THE PROBLEM
Within the material below, locate the line with "Deming regression plot" and the line with "Figure 6. The", then return those two lines and all lines between them, exactly as written.

*** DATASET RECORDS ***

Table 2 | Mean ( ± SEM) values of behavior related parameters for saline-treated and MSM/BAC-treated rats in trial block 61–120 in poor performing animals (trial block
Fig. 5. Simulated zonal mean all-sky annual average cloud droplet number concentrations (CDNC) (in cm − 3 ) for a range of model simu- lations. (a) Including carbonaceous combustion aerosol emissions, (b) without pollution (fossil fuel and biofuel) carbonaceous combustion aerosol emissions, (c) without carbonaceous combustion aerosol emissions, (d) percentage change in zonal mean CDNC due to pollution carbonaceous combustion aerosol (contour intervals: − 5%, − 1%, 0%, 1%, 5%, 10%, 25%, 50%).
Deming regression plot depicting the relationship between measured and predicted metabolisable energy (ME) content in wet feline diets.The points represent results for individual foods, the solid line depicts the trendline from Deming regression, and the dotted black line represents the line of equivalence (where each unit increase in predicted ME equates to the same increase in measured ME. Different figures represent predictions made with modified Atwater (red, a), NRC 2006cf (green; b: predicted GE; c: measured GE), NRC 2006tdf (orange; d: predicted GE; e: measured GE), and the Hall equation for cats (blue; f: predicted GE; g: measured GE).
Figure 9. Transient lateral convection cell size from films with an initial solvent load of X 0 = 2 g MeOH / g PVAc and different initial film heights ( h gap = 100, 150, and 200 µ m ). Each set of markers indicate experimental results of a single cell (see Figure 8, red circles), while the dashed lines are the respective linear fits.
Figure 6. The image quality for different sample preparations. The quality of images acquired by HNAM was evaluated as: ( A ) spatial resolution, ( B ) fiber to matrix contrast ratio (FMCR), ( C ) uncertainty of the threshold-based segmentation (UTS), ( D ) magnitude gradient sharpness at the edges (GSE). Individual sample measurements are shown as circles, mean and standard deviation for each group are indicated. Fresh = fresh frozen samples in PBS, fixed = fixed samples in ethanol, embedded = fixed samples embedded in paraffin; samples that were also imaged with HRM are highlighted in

*** End of DATASET RECORDS ***
*** DATASET RECORDS ***

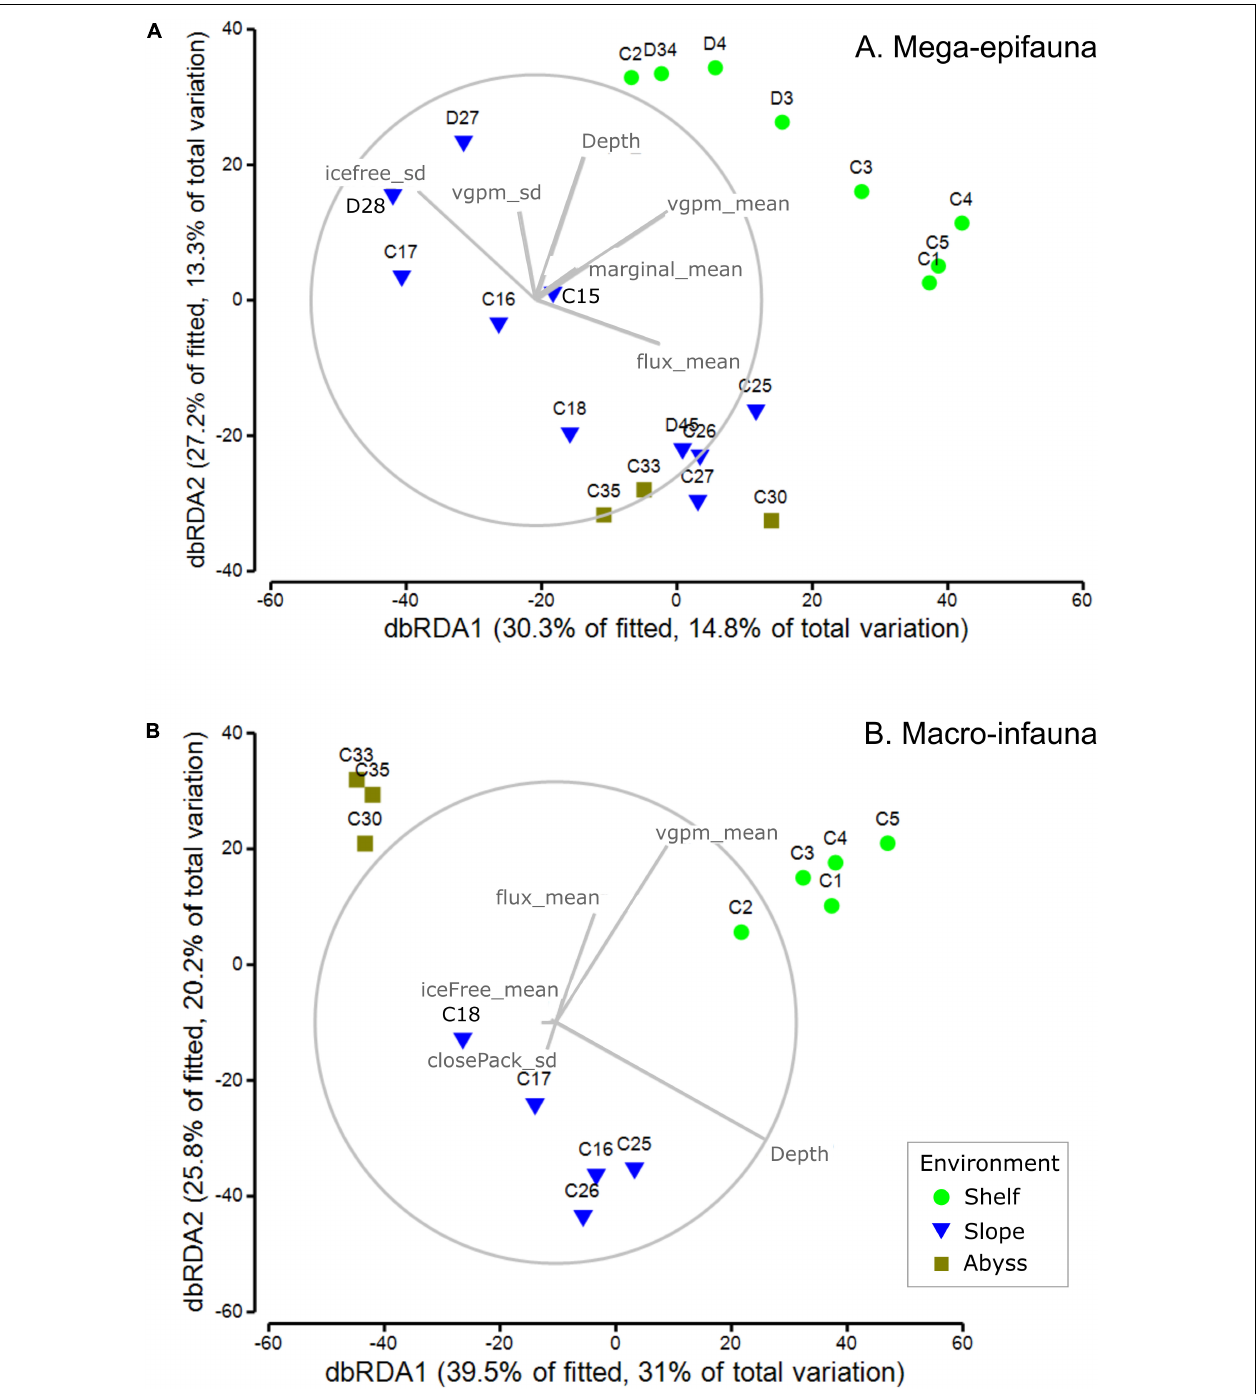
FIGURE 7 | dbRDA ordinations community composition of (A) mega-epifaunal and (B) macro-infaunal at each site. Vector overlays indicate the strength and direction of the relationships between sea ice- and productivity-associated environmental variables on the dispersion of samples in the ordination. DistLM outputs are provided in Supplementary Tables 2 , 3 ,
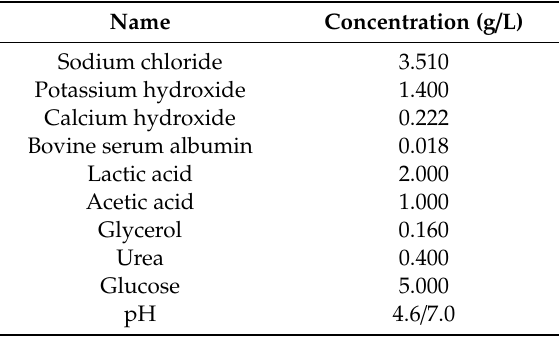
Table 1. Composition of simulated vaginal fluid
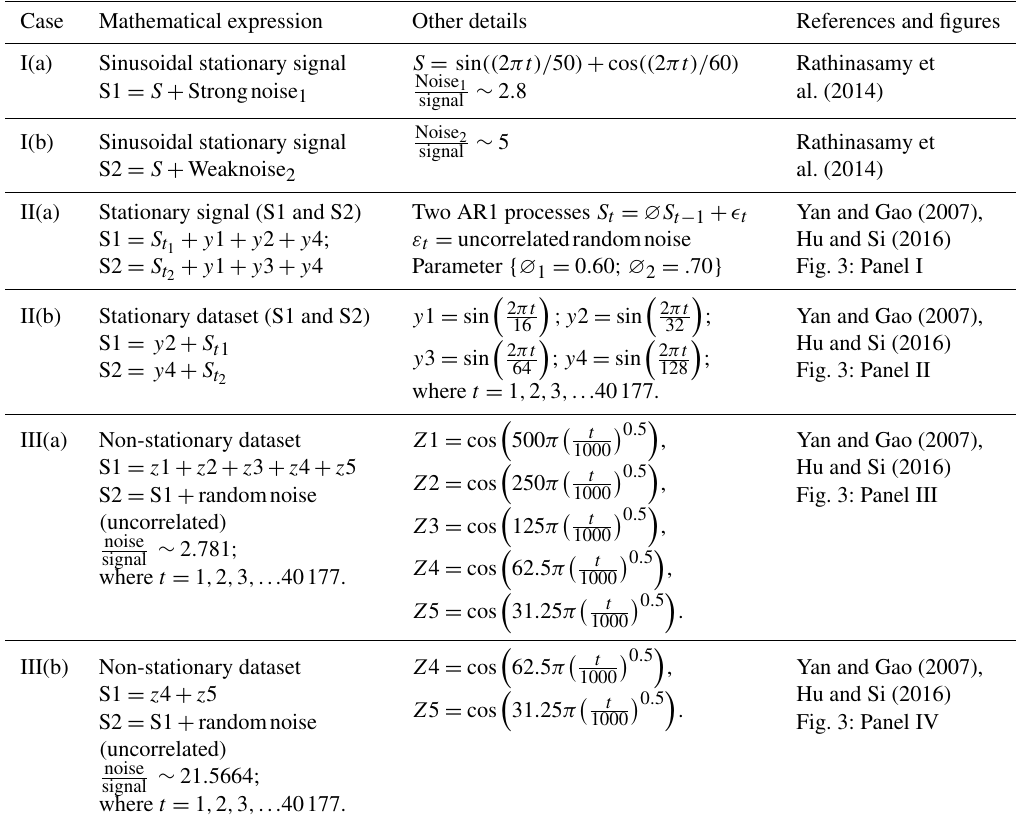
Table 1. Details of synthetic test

*** End of DATASET RECORDS ***

SOLUTION FOR THIS PROBLEM
Deming regression plot depicting the relationship between measured and predicted metabolisable energy (ME) content in wet feline diets.The points represent results for individual foods, the solid line depicts the trendline from Deming regression, and the dotted black line represents the line of equivalence (where each unit increase in predicted ME equates to the same increase in measured ME. Different figures represent predictions made with modified Atwater (red, a), NRC 2006cf (green; b: predicted GE; c: measured GE), NRC 2006tdf (orange; d: predicted GE; e: measured GE), and the Hall equation for cats (blue; f: predicted GE; g: measured GE).
Figure 9. Transient lateral convection cell size from films with an initial solvent load of X 0 = 2 g MeOH / g PVAc and different initial film heights ( h gap = 100, 150, and 200 µ m ). Each set of markers indicate experimental results of a single cell (see Figure 8, red circles), while the dashed lines are the respective linear fits.
Figure 6. The image quality for different sample preparations. The quality of images acquired by HNAM was evaluated as: ( A ) spatial resolution, ( B ) fiber to matrix contrast ratio (FMCR), ( C ) uncertainty of the threshold-based segmentation (UTS), ( D ) magnitude gradient sharpness at the edges (GSE). Individual sample measurements are shown as circles, mean and standard deviation for each group are indicated. Fresh = fresh frozen samples in PBS, fixed = fixed samples in ethanol, embedded = fixed samples embedded in paraffin; samples that were also imaged with HRM are highlighted in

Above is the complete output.